**Activity**
From the records, pick out and copy each line containing "التدريسي".

Extracted page text data:
▬▬▬▬▬▬▬▬▬▬
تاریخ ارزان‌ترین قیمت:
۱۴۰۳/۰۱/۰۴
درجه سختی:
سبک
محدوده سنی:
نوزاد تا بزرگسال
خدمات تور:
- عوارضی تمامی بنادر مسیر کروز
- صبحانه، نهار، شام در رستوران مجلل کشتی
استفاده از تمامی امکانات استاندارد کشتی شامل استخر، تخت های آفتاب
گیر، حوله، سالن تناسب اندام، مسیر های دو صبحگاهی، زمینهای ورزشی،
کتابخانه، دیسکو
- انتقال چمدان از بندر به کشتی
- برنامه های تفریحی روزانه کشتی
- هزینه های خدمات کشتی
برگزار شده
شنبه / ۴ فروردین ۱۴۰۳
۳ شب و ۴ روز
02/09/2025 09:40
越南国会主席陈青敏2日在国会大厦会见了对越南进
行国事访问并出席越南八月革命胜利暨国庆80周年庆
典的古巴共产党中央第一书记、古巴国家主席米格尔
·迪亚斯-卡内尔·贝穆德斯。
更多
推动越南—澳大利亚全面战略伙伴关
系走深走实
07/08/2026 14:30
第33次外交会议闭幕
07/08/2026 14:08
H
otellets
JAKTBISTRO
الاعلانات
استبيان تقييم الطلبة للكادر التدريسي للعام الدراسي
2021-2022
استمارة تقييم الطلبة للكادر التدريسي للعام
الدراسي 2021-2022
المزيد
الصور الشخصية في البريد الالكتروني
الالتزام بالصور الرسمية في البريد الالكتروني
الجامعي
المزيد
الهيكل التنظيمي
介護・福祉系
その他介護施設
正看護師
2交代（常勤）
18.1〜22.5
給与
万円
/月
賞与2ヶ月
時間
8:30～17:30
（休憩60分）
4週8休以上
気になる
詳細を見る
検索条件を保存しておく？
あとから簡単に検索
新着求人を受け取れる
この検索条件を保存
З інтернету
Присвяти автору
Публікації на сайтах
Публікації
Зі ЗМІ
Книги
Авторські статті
▬▬▬▬▬▬▬▬▬▬
**Result of the exercise**
استبيان تقييم الطلبة للكادر التدريسي للعام الدراسي
استمارة تقييم الطلبة للكادر التدريسي للعام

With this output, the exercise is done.